Deve pensarla così anche Elettricità Futura che nel corso della sua ultima assemblea pubblica non le ha certo mandate a dire né a Cingolani né al Governo. che accusa ritardi sui prezzi minimi garantiti per le bioenergie, sulla mancata emanazione dei decreti sui controlli e su Fer 2, sul tardivo recepimento della direttiva Red 2, nell’attuare le semplificazioni degli iter autorizzativi, sulla implementazione della roadmap indicata dal pacchetto europeo per il taglio delle emisioni Fit for 55, inviso a Cingolani («farà morire motor valley»). La richiesta dei produttori di energia è «fate presto».

Il ministro non perde occasione per “scandalizzare” con il suo nucleare che non c'è e per manifestare la sua fissazione contro i «quattro comitatini» di renziana memoria, come se fossero le loro resistenze la principale causa della lentezza con cui il governo si muove nel dare attuazione alle misure previste nel Pnrr in materia di diffusione delle rinnovabili, di efficienza e circolarità dell’economia. Una foglia di fico non si nega a nessuno.

Il terzo: atteso che un ministro non deve limitarsi a lanciare allarmi (transizione ecologica «potrebbe essere un bagno di sangue») bensì indicare per tempo i vantaggi che ne scaturiscono, a qualche giorno di distanza pare proprio che Cingolani continui a voler giocare una pericolosa partita contro una transizione giudicata troppo rapida e, di conseguenza, non confacente agli interessi delle compagnie fossili. In verità c’è anche chi, da vero “squalo” dei media, il ministro l’ha preso alla lettera proponendo di piazzare una centrale nucleare in Lombardia. Ma questa è un’altra storia.

La risposta a Cingolani

Forse la risposta più diretta al ministro l’hanno data, rispettivamente, il direttore del Gruppo Enel, Carlo Tamburi, e il vicepresidente della Commissione europea responsabile dell’azione per il clima, Frans Timmermans. Secondo il primo c’è «la necessità di accelerare sullo sviluppo delle rinnovabili, che rappresentano un fattore calmierante dei prezzi.

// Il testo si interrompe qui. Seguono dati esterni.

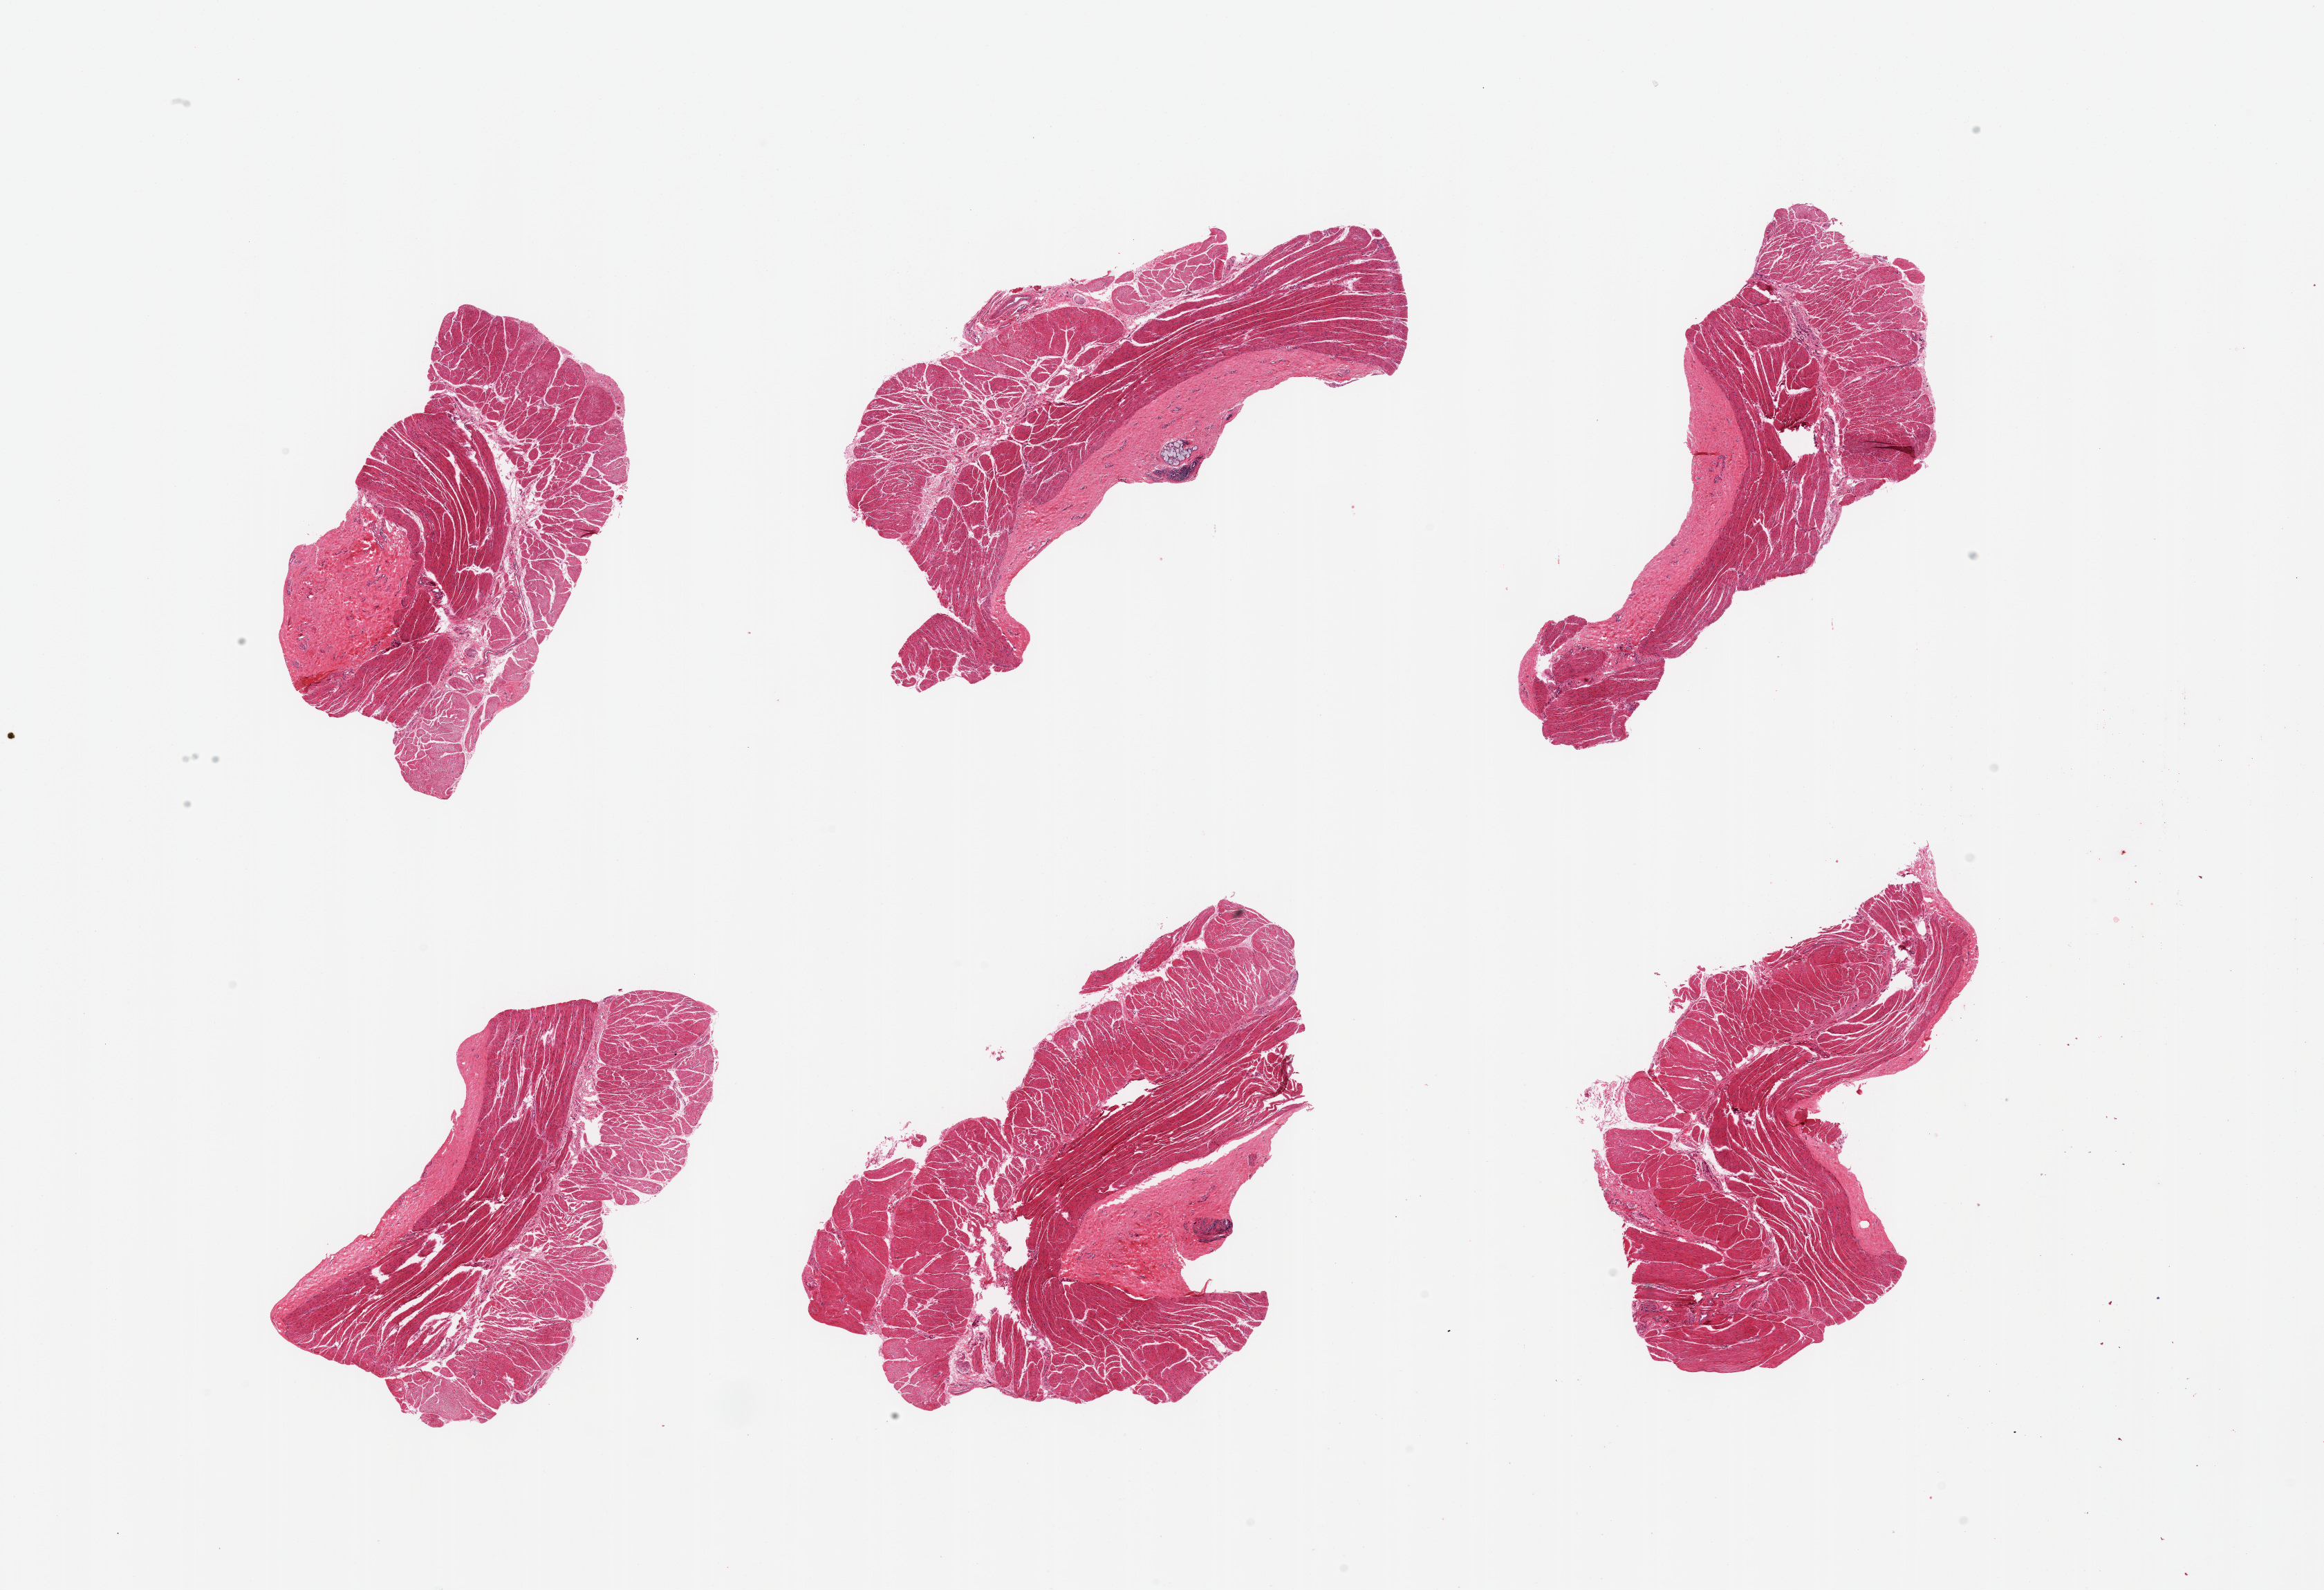
Digitized H&E-stained section, low-resolution overview of the scanned area, about 26.6 x 18.2 mm, PAXgene-fixed paraffin-embedded (PFPE) section, section of esophageal muscle (target tissue), donor tissue sample.
Reviewer comment on this tissue sample: 6 pieces, confirmed target muscularis; incidental mucus gland.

La risorsa naturale è gratuita, costa meno e rende meno dipendente il paese dall’approvvigionamento dall’estero», soprattutto di gas il cui prezzo è in ascesa –«e di redistribuire gli oneri di sistema nella fiscalità generale».
Secondo Timmermans non dobbiamo cadere nella trappola di «parlare sempre del costo della transizione (ecologica) senza citare il prezzo della non transizione», dimenticanza in cui Cingolani incorre spesso pur conoscendo benissimo i costi della mancata transizione: ad esempio i 60 mila morti che si registrano ogni anno in Italia, attribuibili all’inquinamento.

Un altro prezzo della mancata transizione è anche la rinuncia all’aumento di Pil (+0,5-0,6 per cento annuo) e di occupazione (+2,5-3 per cento all’anno) che si otterrebbe invece con la crescita del settore delle rinnovabili e dell’efficienza energetica nei prossimi 10 anni.